**Texte:**
Petrie a découvert des cadres et même certaines peintures encadrées destinées à être accrochées à un mur. On peut d’ailleurs constater que la plupart des portraits ont été coupés afin de pouvoir être fixés correctement au sarcophage. Cela indiquerait que la plupart des portraits ont été réalisés d’après nature, excepté quand il s’agissait de la mort d’un enfant. Les portraits du Fayoum représentent en général des hommes ou des femmes âgés entre 25 et 30 ans, au zénith de leur vie. D’autre part, les recherches ont révélé que certains sarcophages décorés de portraits d’adultes contiennent des momies de vieillards, confirmant que certains portraits avaient été réalisés bien avant le décès de la personne.

Selon Petrie, les sarcophages n’étaient pas enterrés tout de suite mais gardés dressés contre un mur dans une pièce de la maison familiale, conformément à la tradition égyptienne rapportée par Diodore de Sicile au Ie siècle avant J-C : « [...] beaucoup d’égyptiens gardent le corps de leurs ancêtres dans des chambres magnifiques et ont ainsi sous les yeux ceux qui sont morts bien des générations avant leur naissance, si bien qu’[ils] [...] en éprouvent une satisfaction singulière, comme si ces morts avaient vécus avec eux. »

Les sarcophages, recouverts de représentations symboliques égyptiennes qui dénotent avec le réalisme des portraits, comportent quelques fois des inscriptions, souvent en grec, ou des étiquettes sur lesquelles on peut lire le nom du défunt et d’autres commentaires comme, par exemple, « Hermione l’institutrice » ou encore « Sabinus, peintre, âgé de 26 ans. Bon courage ! » Petrie a aussi découvert sous la tête de la momie d’une jeune femme le deuxième livre de l’Iliade sous forme d’un rouleau de papyrus, montrant leur attachement à cette grande culture classique.

**Données:**
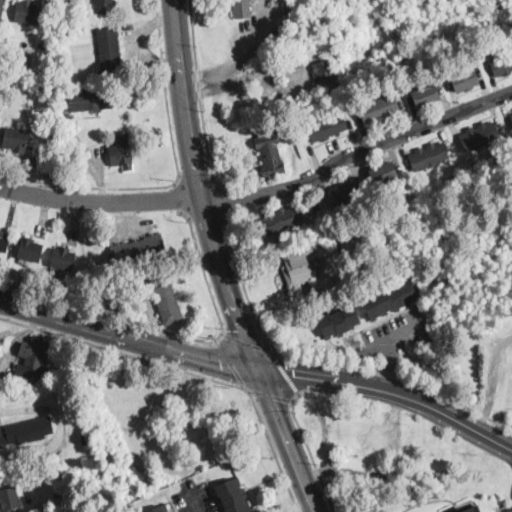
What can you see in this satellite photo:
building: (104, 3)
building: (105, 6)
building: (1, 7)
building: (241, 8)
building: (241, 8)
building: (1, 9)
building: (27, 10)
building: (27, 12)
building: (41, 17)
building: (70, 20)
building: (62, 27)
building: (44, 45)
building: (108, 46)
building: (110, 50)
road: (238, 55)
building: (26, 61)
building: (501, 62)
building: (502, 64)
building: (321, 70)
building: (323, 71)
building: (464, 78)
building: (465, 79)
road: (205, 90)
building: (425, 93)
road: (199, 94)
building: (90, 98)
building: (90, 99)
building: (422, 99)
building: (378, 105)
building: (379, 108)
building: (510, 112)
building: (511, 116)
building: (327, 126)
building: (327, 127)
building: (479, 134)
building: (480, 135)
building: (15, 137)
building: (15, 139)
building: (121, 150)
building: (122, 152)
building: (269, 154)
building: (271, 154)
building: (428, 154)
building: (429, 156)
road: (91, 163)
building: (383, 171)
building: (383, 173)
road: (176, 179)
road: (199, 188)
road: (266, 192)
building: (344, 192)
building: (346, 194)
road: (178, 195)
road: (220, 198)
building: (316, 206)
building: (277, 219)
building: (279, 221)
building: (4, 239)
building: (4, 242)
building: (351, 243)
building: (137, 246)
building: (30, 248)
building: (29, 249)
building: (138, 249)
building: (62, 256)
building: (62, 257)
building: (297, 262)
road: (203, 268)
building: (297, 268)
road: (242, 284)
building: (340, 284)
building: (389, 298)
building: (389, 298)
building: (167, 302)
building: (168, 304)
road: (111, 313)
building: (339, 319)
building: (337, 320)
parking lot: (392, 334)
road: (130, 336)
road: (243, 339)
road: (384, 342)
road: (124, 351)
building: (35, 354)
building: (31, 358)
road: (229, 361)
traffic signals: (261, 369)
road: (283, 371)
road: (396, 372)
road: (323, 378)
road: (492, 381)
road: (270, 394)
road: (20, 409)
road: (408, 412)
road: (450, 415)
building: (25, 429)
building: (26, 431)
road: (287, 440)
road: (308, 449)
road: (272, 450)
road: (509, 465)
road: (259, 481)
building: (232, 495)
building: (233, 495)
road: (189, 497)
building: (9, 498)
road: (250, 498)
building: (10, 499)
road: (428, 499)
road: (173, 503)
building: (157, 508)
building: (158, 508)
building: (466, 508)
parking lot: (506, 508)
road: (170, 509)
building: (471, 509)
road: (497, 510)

--

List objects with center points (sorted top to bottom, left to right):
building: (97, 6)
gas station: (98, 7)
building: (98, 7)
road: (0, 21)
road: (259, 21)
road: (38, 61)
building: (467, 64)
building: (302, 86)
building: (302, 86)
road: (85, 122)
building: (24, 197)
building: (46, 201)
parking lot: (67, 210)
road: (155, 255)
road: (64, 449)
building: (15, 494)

--

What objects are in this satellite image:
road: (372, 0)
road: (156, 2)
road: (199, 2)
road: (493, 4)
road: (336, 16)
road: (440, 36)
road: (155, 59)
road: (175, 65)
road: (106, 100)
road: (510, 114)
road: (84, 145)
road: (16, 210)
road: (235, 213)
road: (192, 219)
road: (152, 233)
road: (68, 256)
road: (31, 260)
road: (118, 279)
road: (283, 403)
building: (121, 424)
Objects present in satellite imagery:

**Consignes:**
1 > D'après le texte sur les portraits du Fayoum, qu'est-ce que Petrie a trouvé sous la tête de la momie d'une jeune femme ?
2 > Continuez le texte sur les portraits du Fayoum en reprenant juste après sa dernière phrase.

**Réponses par consigne:**
1 > Le deuxième livre de l'Iliade, sur un rouleau de papyrus.

2 >
Ce qui est étonnant, c’est que cette pratique ne semble pas liée à une catégorie particulière de la population. En effet, leurs origines ethniques, sociales et même religieuses sont très diverses : on trouve des prêtres du culte de Sérapis, des juifs et des chrétiens (malgré les protestations, les chrétiens d’Égypte embaumaient leurs défunts jusqu’au IVe siècle après J.-C.) ; des hauts fonctionnaires romains et des esclaves affranchis, des athlètes et des héros militaires ; des Éthiopiens et des Somaliens, etc. Toutefois, il serait faux de croire à une sorte de « conversion » à la religion égyptienne de la part de ces personnes. En fait, on peut véritablement parler d’un œcuménisme autour de certaines idées qui transcendent les rites funéraires égyptiens.

3. Le rapport à la mort

Il apparaît clairement que ces peintures réunissent tous ces hommes et femmes d’origines si différentes autour d’une idée fondamentale : l’âme est immortelle. La rencontre avec le peintre, lui-même mortel, se concentre alors autour d’une réflexion sur l’éternel, et le modèle réfléchit sur le caractère éphémère de son existence. Les yeux grands ouverts exprimant un étonnement tranquille, une angoisse maîtrisée devant une mort sereine. L’acceptation du caractère incontournable de la mort se transcende ici en amour pour la vie, en affirmation tranquille que chaque être humain est porteur d’une part singulière d’éternité.

Le fait est que nous sommes sur terre à peine pour quelques décennies et ce temps ne doit pas être gaspillé si l’on veut laisser quelque chose après sa mort. Ce que Diodore de Sicile décrit ainsi : « C’est ce que les gens du pays tiennent pour tout à fait négligeable le temps passé à vivre et qu’ils font le plus grand cas du temps qui, par la vertu, restera dans la mémoire après la mort ; ils nomment les habitations des vivants des auberges, puisque nous n’y passons qu’un bref moment, et donnent le nom d’habitations éternelles aux tombeaux, puisque les morts mènent en Hadès une existence illimitée. »

4. La tradition d’Apelle

Ces peintures ne nous remémorent pas seulement le souvenir d’individus que l’on n’a jamais connus, elles immortalisent également le peintre anonyme qui, grâce à son art, continue aujourd’hui à nous émouvoir.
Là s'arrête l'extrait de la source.